This special symposium celebrates the opening of the National Museum of the American Indian’s landmark exhibition, The Great Inka Road: Engineering an Empire, with a fascinating look at the material, political, economic, and religious structures that integrated more than one hundred Native nations and millions of people in the powerful Andean Empire known as the Tawantinsuyu. In this segment, José Alejandro Beltrán-Caballero, Universitat Rovira i Virgili; Ricardo Mar, Universitat Rovira i Virgili; and Crayla Alfaro, Architect, Cusco, Perú speak on “Cusco: A New Vision of the Ancient City.”
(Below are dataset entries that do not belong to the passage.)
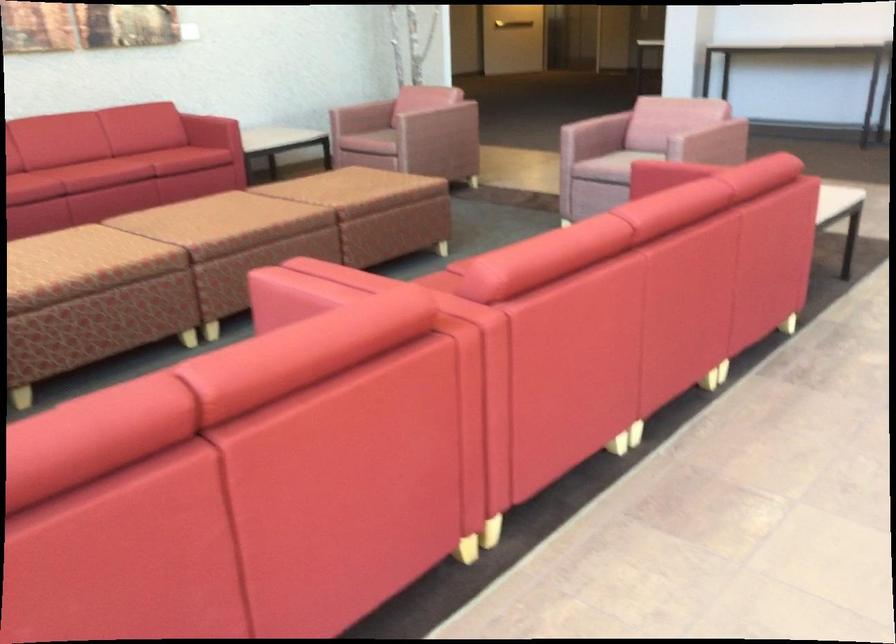
Find the location of a particular element. Image resolution: width=896 pixels, height=644 pixels. horizontal door handle is located at coordinates (512, 24).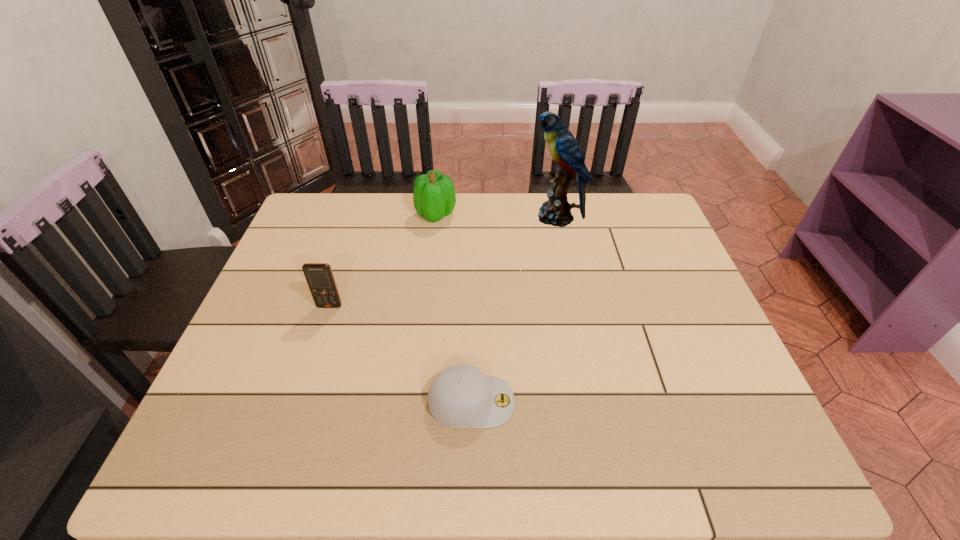
Find the location of `free location at the far left corner`. free location at the far left corner is located at coordinates (339, 208).

At what (x,y) coordinates should I click in order to perform the action: click on blank area at the near left corner. Please return your answer as a coordinate pair (x, y). Looking at the image, I should click on 244,441.

In the image, there is a desktop. Identify the location of free space at the far right corner. (648, 210).

You are a GUI agent. You are given a task and a screenshot of the screen. Output one action in this format:
    pyautogui.click(x=<x>, y=<y>)
    Task: Click on the unoccupied area between the cap and the bell pepper
    The image size is (960, 540).
    Given the screenshot: What is the action you would take?
    pyautogui.click(x=454, y=308)

Identify the location of free space between the rightmost object and the cellular telephone. (443, 261).

Locate an element on the screen. free area in between the nearest object and the tallest object is located at coordinates (514, 309).

Find the location of a particular element. This screenshot has height=540, width=960. free spot between the cap and the cellular telephone is located at coordinates (400, 354).

The image size is (960, 540). What are the coordinates of `unoccupied area between the tallest object and the nearest object` in the screenshot? It's located at (514, 309).

The height and width of the screenshot is (540, 960). Identify the location of free space that is in between the bell pepper and the nearest object. (454, 308).

Where is `free spot between the bell pepper and the parrot`? free spot between the bell pepper and the parrot is located at coordinates (496, 215).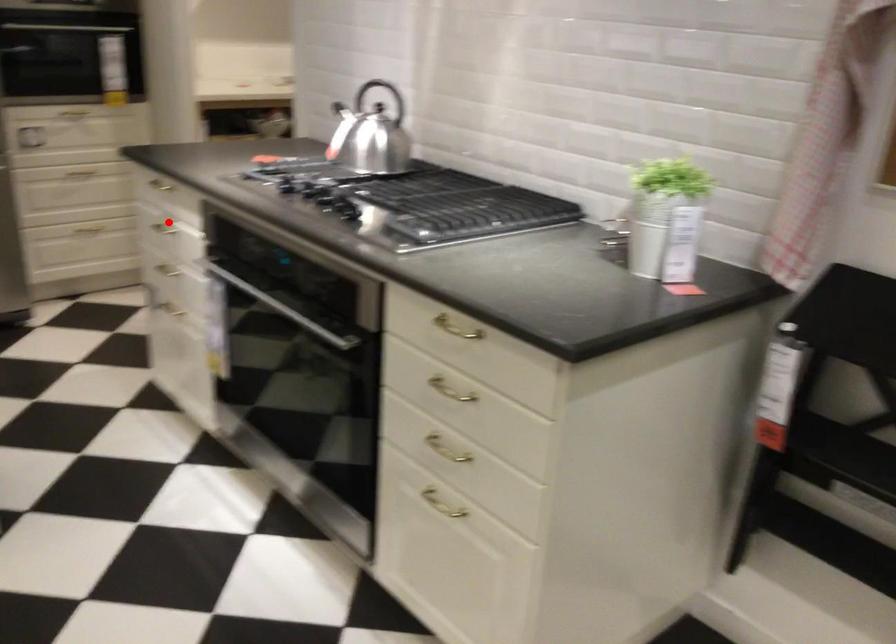
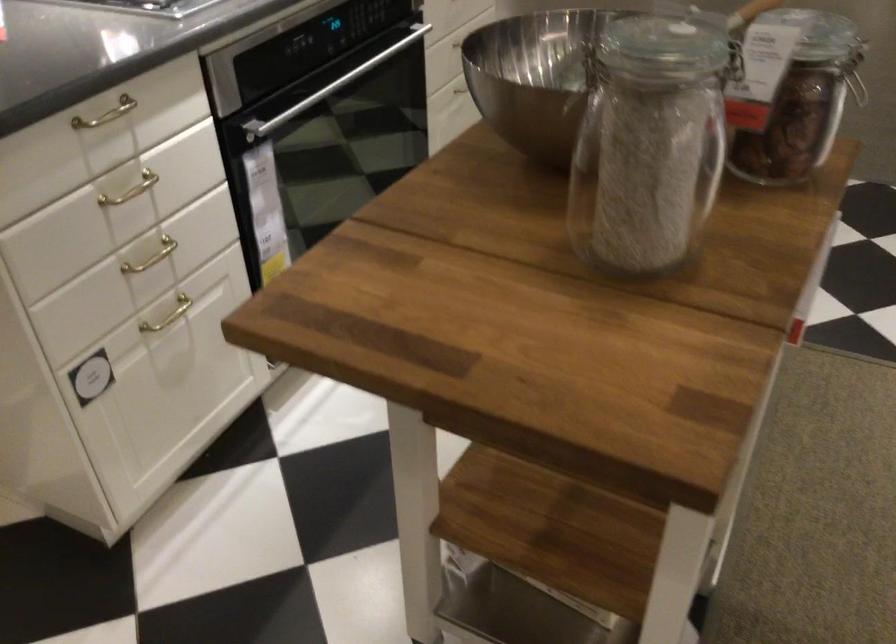
Question: I am providing you with two images of the same scene from different viewpoints. A red point is shown in image1. For the corresponding object point in image2, is it positioned nearer or farther from the camera?

Choices:
 (A) Nearer
 (B) Farther

Answer: (A)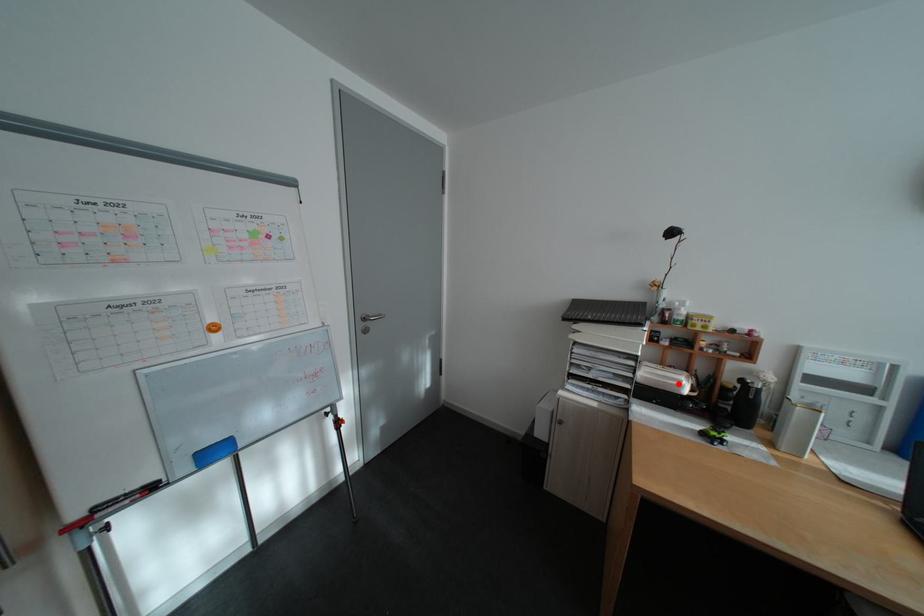
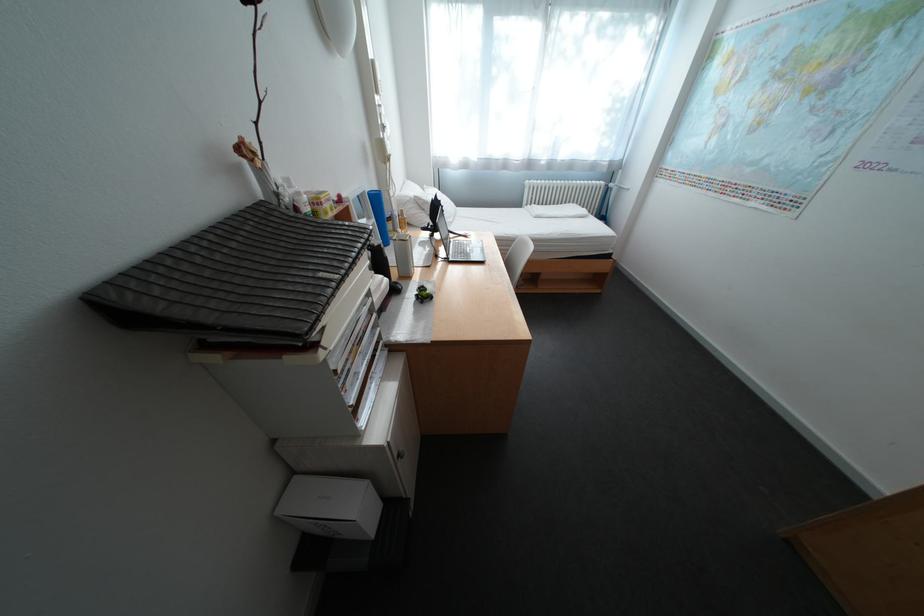
Find the pixel in the second image that matches the highlighted location in the first image.

(395, 292)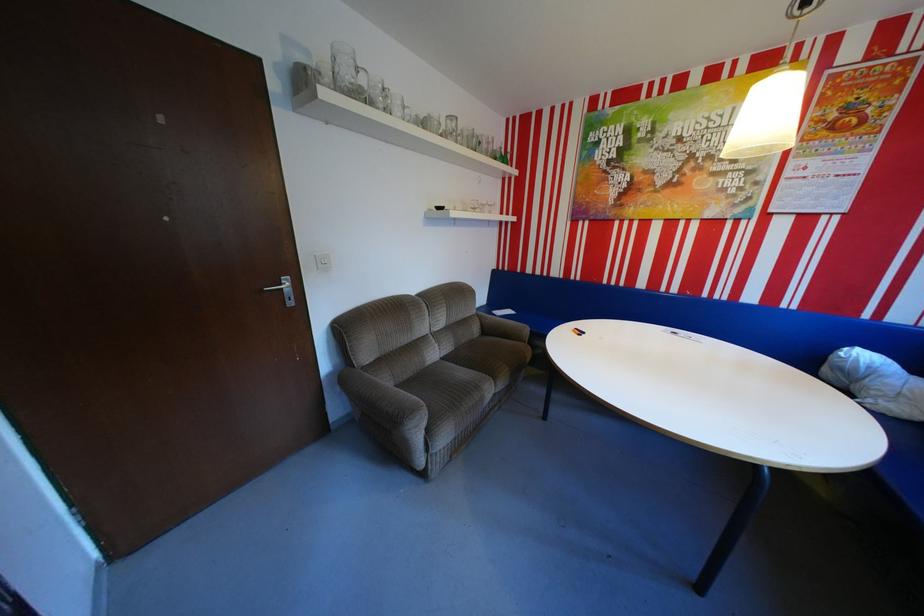
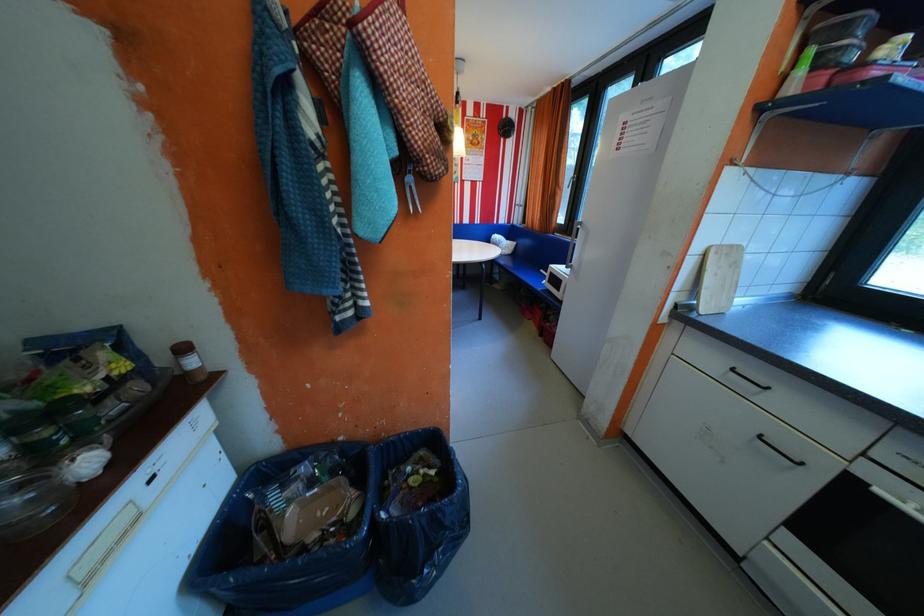
The point at (874, 355) is marked in the first image. Where is the corresponding point in the second image?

José Alejandro Beltrán-Caballero is an architect and an associate researcher at the Seminary of Ancient Topography at Universitat Rovira i Virgili in Tarragona, Spain. He received his PhD in architecture from Universitat Politècnica de Catalunya–Escola Tècnica Superior d’Arquitectura, Barcelona. His work focuses on the study of ancient settlements in relation to water management and the interpretation of the landscape in ancient cities. He has also worked on virtual reconstruction projects in Europe and South America.
Ricardo Mar is a professor of archaeology at Universitat Rovira i Virgili, Tarragona, Spain. He is an archaeological architect with a PhD from Universitat Politècnica de Catalunya, Barcelona. He has been a guest professor at universities in England, Italy, the United States, Colombia, and Perú. Mar has worked and managed projects in Spain, Portugal, Italy, France, Morocco, Tunisia, Colombia, and Perú.
Crayla Alfaro is an architect, with a graduate degree in Management of Cultural Heritage. Her research focuses on the historical evolution of the city of Cusco. Professionally, she has served as Coordinator of the Master Plan for the Historic Center of Cusco in the National Institute of Culture and as Manager of Historical City Center of the Provincial Municipality of Cusco. Alfaro has promoted developing research projects and dissemination of cultural heritage of the historic city of Cusco. She has also participated in the management and renovation of public spaces and housing in the historical perimeter. She is the author and co-author of numerous publications and books related to the research and asset recovery space of Cusco.
The symposium was recorded at the Rasmuson Theater of the National Museum of the American Indian on June 25-26, 2015.